Preparation and Safety:

  • Pump your tires before every ride. I pump my front tire to 105psi and my back tire to 110psi.
  • If you’re questioning your saddle height, lean against a wall and sit on the saddle. Your heel should just slightly graze the pedal at the bottom of the stroke.
  • Practice changing a flat tire in the comfort of your garage. And do it a few times! Watch a youtube tutorial if you don’t have someone to teach you.
  • Make sure you have everything you need to change a tire in the safety pack beneath your seat.
  • Ride several times a week so that your body becomes comfortable on the bike. Parts of you may be sore your first few rides (for me it was my neck) but over time you adjust and become less rigid in your cycling positions.
  • Find a cycling buddy! This will motivate you to plan more rides. I suggest cycling with someone who is better than you so that you can follow them and learn. You might also discover more routes this way.
  • Know the proper etiquette on the roads and make sure that you give the correct hand signals. Drivers get really confused around cyclists and you need to make everything very clear for them.

Technical Tips for Riding:

  • Your cadence should be between 70-90rpm. This seemed ridiculously fast to me (coming off my college cruiser bike) but I realized it saves a lot more energy than pushing hard on a gear that’s too high. I always remind myself to “keep it spinny!”
  • Anticipate gear shifting, and start by shifting more than you think necessary. It will make it easier for you! Your shift will be the most smooth when your feet are at 12 o’clock or 6 o’clock in the stroke.
  • Don’t wait to conquer hills! Go for it! It makes rides much more fun and you get the exhilarating downhill ride as a reward.
  • If you are cycling in a place with no hills, practice intervals on the flats to get faster. Here is one I learned from a friend:
    • 2 min hard > 2 min easy > 1 min hard > 1 min easy > 30 sec hard > 30 sec easy > 15 sec sprint > 5 min easy (Repeat 2x)
  • Take time to practice grabbing your water bottle while riding. I had a friend that made me do this at least 5 times every ride and after a month I went from feeling like I was going to topple over to having it be 2nd nature.
  • Keep your posture while ascending hills. A lot of people make the mistake of hunching over. When someone gave me this tip I started climbing hills much, much faster.
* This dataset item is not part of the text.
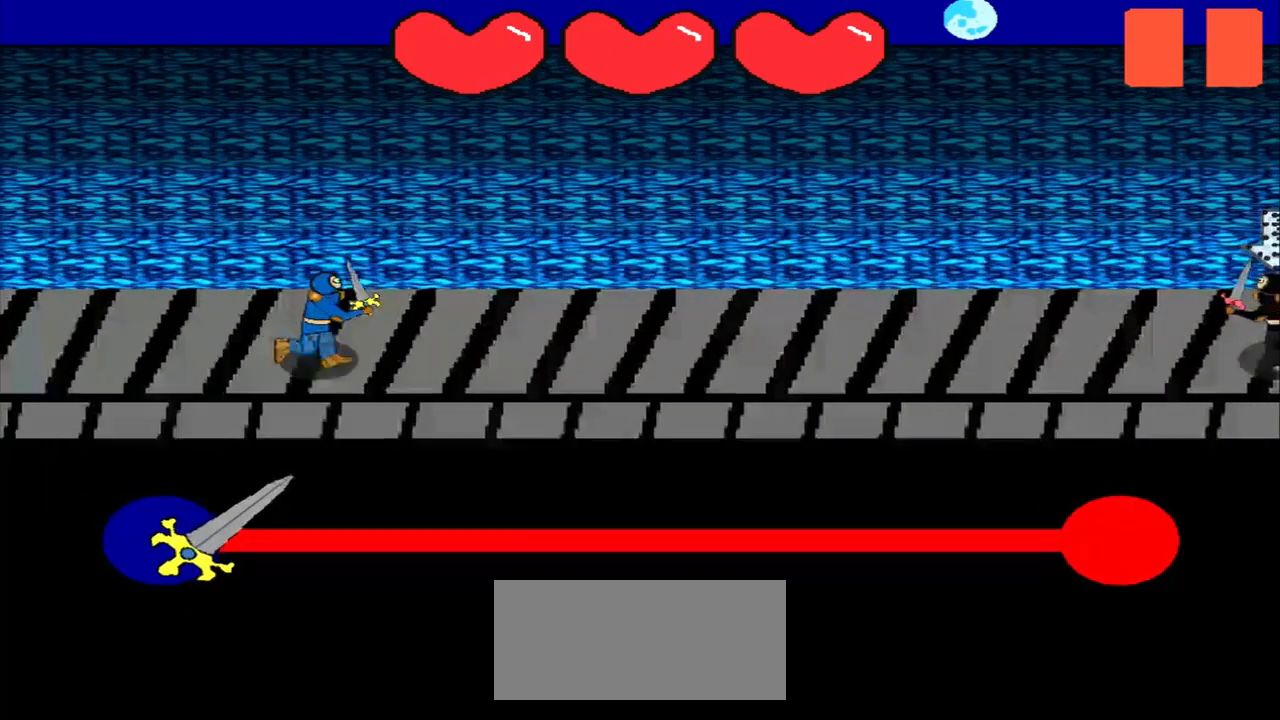
{"buttons": [], "left_stick": "center", "events": []}
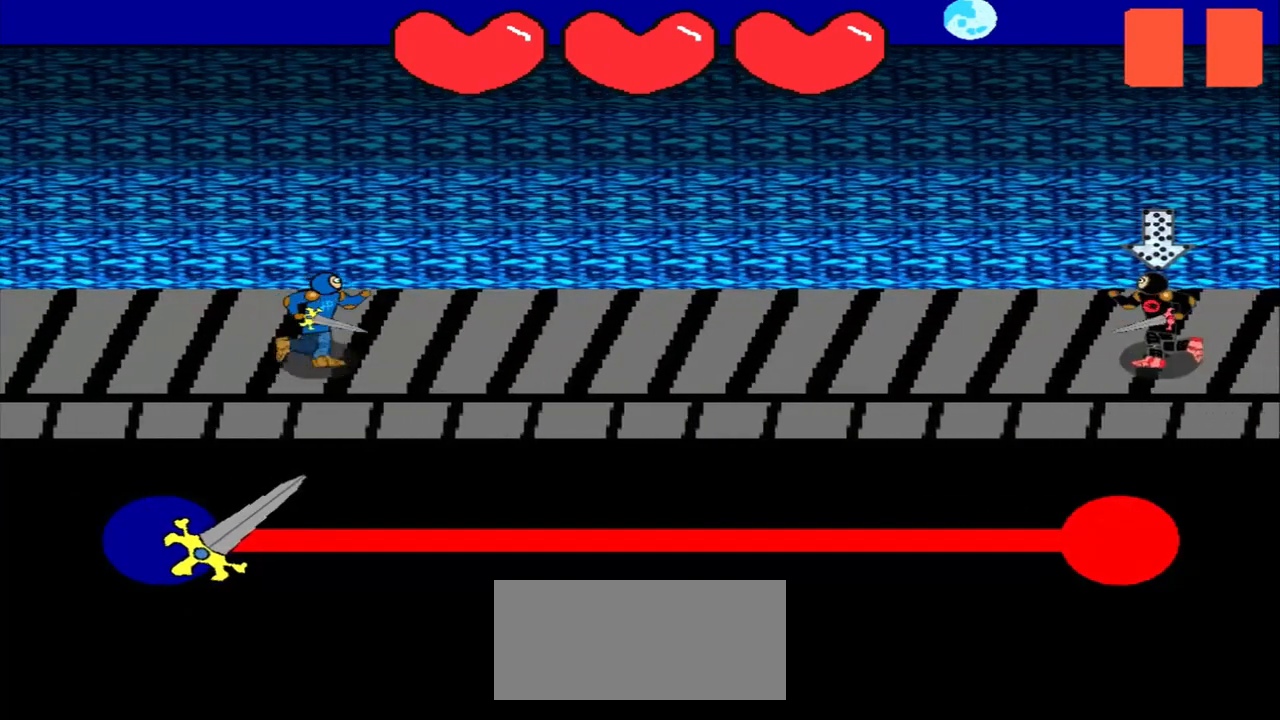
{"buttons": [], "left_stick": "center", "events": []}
Descending: Learning how to descend on a road bike can be really scary, but it becomes the best part of your ride when you start to feel confident. It translates amazingly well to skiing, and especially skiing a GS course. That mind-set really helped me.

  • Get “in the drops” and become comfortable with it. It’s ok to lay on the brakes at first (I certainly did). You will stop braking as much once you know how to make a good, trusty turn.
  • Always brake before a turn, but never in the turn.
  • Start every turn high. (So that your turns are more like sloping “S”s and not zig-zags).
  • While descending in a turn, lean your inside knee out. This helps the bike edge through the turn better.
  • Also, while descending in a turn in the drops, distribute your weight on your outside foot and inside hand. I only learned this very recently and it helps tremendously though the turns.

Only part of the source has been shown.